[Collected data]
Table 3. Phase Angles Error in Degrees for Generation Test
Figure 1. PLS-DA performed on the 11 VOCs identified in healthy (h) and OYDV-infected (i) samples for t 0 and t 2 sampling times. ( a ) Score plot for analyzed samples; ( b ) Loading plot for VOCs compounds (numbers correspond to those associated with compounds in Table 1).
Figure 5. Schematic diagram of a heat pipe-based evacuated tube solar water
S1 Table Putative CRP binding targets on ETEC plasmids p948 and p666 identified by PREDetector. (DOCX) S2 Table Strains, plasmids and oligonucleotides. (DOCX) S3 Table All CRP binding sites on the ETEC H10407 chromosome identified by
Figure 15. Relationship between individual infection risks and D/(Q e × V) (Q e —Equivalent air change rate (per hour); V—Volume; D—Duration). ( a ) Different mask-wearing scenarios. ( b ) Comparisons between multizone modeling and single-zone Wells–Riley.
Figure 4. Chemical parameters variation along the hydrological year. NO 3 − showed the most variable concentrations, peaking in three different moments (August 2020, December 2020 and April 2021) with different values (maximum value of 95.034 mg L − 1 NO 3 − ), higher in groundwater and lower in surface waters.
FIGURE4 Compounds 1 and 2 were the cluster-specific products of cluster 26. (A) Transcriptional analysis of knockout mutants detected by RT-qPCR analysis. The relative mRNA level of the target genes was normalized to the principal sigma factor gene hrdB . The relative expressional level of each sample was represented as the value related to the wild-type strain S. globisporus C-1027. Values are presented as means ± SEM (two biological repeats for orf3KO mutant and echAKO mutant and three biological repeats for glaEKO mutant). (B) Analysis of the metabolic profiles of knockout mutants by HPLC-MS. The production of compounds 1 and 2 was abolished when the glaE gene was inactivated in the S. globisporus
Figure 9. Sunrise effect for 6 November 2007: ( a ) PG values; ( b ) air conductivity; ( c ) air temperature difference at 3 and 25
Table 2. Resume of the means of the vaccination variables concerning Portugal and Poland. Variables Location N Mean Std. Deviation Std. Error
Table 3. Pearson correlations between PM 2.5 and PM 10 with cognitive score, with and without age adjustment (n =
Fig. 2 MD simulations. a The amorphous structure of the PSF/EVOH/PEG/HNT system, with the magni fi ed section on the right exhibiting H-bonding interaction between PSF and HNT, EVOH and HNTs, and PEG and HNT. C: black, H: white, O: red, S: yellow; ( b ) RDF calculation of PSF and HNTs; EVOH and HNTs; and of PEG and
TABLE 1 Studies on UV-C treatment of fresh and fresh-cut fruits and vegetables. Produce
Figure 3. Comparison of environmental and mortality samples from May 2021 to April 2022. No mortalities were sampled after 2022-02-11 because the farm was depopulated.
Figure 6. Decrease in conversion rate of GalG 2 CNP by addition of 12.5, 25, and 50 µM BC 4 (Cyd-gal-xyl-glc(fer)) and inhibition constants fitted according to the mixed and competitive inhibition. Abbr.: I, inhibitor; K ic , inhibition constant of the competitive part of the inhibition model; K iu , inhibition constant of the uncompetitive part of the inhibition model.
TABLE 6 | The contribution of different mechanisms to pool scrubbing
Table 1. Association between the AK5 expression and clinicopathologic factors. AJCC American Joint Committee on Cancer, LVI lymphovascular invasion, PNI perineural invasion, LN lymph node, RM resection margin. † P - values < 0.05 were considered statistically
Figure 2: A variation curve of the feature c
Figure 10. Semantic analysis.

• **EXERCISE GOAL**
Determine the number of lines in the entries that contain "compounds", then write that number alone.

• **SOLUTION TO THIS TASK**
2